TEXT>
══════

School Improvement in Maryland

Lesson Seeds: The lesson seeds are ideas for the indicator/objective that can be used to build a lesson. Lesson seeds are not meant to be all-inclusive, nor are they substitutes for instruction.

Standard 5.0 History

Topic C. Conflict between Ideas and Institutions

Indicator 5. Analyze factors affecting the outcome of the Civil War

Objective b. Analyze the ideological breakdown that resulted from different events and issues, such as Virginia-Kentucky resolutions, the Hartford Convention, nullification/states' rights, political party division, the Dred Scott decision, John Brown raids

The concepts of states’ rights, nullification, and secession may be difficult for students to grasp, but they are critical to understanding the first half of the nineteenth century and the Civil War. Primary source documents relating to these two topics are usually very theoretical and legal in nature, making them inaccessible to most 8th graders. To help students understand the issues, perform the following classroom exercise:

Explain that, as individuals, each of these students is independent and has rights, but that, to maintain classroom order, you’d like to create a “Classroom Constitution” to govern behavior. Working together as a class, have students draft a set of 5-10 classroom rules (e.g., no talking when someone else is talking, etc.). When finished, explain to students that this is the new “Classroom Constitution,” and ask students to raise their hands to indicate that they agree to be governed by these rules.

Now ask if anyone disagrees with any of these rules. Ask the dissenting student to explain which rule s/he opposes. Pose the following questions to students for debate:

  • Considering that this student is a free individual with rights and that s/he helped to create this new government, does this student have the right to declare invalid, or nullify, the rule s/he doesn’t like and just ignore it?
  • Which is supreme: the student’s individual rights or the “Classroom Constitution” agreed to by all?
  • If the students are participating in this government voluntarily, does each have the right to decide which rules to obey?
  • What would happen if students had the right to decide for themselves which rules to obey?

══════

EXERCISE INSTRUCTIONS>
**a.** Do these statements agree with the lesson seed on states' rights and nullification? (i) Primary source documents on these topics are accessible to most 8th graders. (ii) Students draft a set of 5-10 classroom rules. (iii) Lesson seeds are meant to substitute for instruction. Answer yes or no for each, quoting the words of the text that decide it.
**b.** Copy the lesson seed on states' rights and nullification word for word, starting at "Now ask if anyone" and ending at "just ignore it?".

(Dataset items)
══════

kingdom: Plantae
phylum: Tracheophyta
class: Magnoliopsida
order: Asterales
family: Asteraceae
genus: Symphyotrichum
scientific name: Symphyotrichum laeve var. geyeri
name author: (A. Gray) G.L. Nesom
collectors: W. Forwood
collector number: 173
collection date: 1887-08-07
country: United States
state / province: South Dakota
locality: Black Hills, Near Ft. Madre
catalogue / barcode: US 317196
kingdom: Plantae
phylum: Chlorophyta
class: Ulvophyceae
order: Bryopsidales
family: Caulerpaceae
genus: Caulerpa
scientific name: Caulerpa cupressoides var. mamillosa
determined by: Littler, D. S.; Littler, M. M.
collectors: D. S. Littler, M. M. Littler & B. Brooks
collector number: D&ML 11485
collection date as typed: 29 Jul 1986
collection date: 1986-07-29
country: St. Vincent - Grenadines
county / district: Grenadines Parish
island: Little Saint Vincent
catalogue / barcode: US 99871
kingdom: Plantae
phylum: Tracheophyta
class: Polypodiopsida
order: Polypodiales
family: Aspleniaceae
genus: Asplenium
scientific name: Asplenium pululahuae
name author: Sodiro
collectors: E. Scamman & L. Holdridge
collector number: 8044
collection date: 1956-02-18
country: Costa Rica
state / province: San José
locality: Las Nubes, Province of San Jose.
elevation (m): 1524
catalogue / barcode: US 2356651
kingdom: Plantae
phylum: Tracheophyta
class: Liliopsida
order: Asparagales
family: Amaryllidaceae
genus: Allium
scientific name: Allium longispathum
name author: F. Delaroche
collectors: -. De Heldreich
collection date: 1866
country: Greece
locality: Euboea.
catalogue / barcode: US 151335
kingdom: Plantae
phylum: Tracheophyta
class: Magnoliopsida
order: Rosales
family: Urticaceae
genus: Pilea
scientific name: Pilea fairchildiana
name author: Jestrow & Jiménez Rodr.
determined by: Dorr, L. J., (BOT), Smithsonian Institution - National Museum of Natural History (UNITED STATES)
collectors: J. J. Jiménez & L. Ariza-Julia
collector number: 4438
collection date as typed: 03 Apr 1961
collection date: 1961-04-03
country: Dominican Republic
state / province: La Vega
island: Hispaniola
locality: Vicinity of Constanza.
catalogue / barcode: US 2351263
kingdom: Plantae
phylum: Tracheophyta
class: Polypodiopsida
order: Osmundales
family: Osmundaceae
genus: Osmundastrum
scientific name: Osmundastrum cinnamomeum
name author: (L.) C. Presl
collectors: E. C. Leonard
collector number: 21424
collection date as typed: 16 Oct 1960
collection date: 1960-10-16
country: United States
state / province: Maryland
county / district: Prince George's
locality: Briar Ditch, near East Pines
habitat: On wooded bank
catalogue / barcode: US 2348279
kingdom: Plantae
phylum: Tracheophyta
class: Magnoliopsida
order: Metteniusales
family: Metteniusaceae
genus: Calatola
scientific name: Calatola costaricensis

══════

RESPONSES FOR EACH TASK>
**a.**
(i) No: "making them inaccessible to most 8th graders."
(ii) Yes: "have students draft a set of 5-10 classroom rules"
(iii) No: "nor are they substitutes for instruction."

**b.**
Now ask if anyone disagrees with any of these rules. Ask the dissenting student to explain which rule s/he opposes. Pose the following questions to students for debate:

  • Considering that this student is a free individual with rights and that s/he helped to create this new government, does this student have the right to declare invalid, or nullify, the rule s/he doesn’t like and just ignore it?